Gubernur Jawa Barat Dedi Mulyadi memastikan kebijakan larangan siswa membawa sepeda motor ke sekolah tidak akan diterapkan secara menyeluruh. Aturan tersebut, menurut Dedi, hanya akan berlaku ketat di wilayah yang telah memiliki akses angkutan umum yang memadai.
Langkah ini diambil untuk menjamin prinsip keadilan bagi para pelajar di daerah terpencil yang masih minim fasilitas transportasi publik. Dengan demikian, kegiatan belajar mengajar diharapkan tidak terhambat oleh kendala mobilitas.
Dedi Mulyadi menjelaskan bahwa kebijakan ini bersifat fleksibel, disesuaikan dengan kondisi geografis serta infrastruktur transportasi di setiap daerah di Jawa Barat. “Larangan itu bagi daerah yang ada kendaraan umumnya. Jadi, yang tidak ada kendaraan umumnya boleh bawa (motor). Tetapi, yang masih ada kendaraan umumnya tidak diperbolehkan untuk bawa motor,” ujar Dedi Mulyadi, dikutip dari Antara, Kamis (26/2).
Sebagai solusi jangka panjang untuk wilayah yang sulit dijangkau, Pemerintah Provinsi Jawa Barat saat ini tengah mengkaji penyediaan angkutan pelajar khusus. “Kami lagi kaji, terutama di daerah-daerah terpencil. Kami akan menyiapkan mobil bersubsidi dari Pemprov Jabar,” tambahnya.

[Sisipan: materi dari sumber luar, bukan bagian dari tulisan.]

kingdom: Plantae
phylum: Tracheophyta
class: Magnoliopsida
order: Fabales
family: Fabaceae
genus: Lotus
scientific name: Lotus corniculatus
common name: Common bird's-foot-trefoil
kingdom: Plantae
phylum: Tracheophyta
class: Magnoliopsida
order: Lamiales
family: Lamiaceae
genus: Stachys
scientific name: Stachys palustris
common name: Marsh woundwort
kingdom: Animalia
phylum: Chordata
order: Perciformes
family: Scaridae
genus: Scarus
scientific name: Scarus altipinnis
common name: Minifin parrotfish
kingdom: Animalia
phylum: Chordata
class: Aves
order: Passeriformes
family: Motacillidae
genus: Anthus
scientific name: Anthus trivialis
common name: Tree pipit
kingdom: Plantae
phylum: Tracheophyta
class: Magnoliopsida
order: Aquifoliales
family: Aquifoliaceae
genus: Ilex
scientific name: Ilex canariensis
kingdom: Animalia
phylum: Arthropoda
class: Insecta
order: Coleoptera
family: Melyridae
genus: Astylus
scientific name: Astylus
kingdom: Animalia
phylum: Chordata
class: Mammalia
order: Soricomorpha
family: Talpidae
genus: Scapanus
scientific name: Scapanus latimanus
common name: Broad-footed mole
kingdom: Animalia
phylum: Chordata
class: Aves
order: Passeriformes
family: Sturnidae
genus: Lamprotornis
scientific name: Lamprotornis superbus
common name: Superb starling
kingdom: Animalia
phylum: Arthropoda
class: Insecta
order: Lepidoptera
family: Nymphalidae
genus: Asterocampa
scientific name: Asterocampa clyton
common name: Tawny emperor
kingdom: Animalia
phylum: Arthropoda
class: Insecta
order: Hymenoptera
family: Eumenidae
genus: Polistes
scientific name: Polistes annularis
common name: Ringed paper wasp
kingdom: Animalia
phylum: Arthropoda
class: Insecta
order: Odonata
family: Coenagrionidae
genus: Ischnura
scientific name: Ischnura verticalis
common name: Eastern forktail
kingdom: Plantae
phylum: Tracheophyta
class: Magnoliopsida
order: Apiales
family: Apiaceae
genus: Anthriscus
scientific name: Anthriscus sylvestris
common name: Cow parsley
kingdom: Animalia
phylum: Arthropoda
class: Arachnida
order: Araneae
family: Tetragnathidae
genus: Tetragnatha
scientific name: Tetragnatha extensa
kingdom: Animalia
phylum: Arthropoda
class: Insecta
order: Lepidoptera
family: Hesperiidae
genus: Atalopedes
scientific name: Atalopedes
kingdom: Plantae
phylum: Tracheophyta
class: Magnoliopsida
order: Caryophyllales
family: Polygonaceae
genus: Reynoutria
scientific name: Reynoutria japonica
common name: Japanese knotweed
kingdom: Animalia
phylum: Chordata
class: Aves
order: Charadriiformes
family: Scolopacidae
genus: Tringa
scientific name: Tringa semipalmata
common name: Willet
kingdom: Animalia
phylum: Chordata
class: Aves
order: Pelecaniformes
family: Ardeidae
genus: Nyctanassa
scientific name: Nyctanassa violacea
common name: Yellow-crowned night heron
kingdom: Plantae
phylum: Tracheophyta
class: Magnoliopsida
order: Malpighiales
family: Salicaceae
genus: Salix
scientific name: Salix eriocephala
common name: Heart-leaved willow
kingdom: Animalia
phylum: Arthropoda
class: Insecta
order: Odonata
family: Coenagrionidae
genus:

Aturan Resmi Berlaku Tahun Ajaran 2026/2027
Dinas Pendidikan (Disdik) Jawa Barat mengonfirmasi bahwa aturan kedisiplinan ini akan mulai diberlakukan secara resmi pada tahun ajaran baru 2026/2027. Selain pengaturan penggunaan kendaraan, kebijakan ini juga mencakup larangan penggunaan knalpot bising atau brong, serta konsumsi minuman keras di lingkungan sekolah.
Kepala Disdik Jabar, Purwanto, menjelaskan bahwa integritas kebijakan ini akan diperkuat melalui komitmen tertulis bermeterai. Surat pernyataan tersebut wajib ditandatangani oleh tiga pihak, yaitu pihak sekolah, orang tua, dan siswa.
“Kami akan lakukan itu pada tahun ajaran baru 2026-2027. Akan ada surat pernyataan yang harus ditandatangani sekolah, orang tua, dan siswa,” kata Purwanto.
Pemilihan waktu pemberlakuan pada tahun ajaran baru sengaja dilakukan untuk memberikan waktu yang cukup bagi pihak sekolah. Waktu ini akan dimanfaatkan untuk melakukan sosialisasi secara menyeluruh serta mempersiapkan instrumen pengawasan yang efektif di lingkungan masing-masing sebelum aturan benar-benar ditegakkan.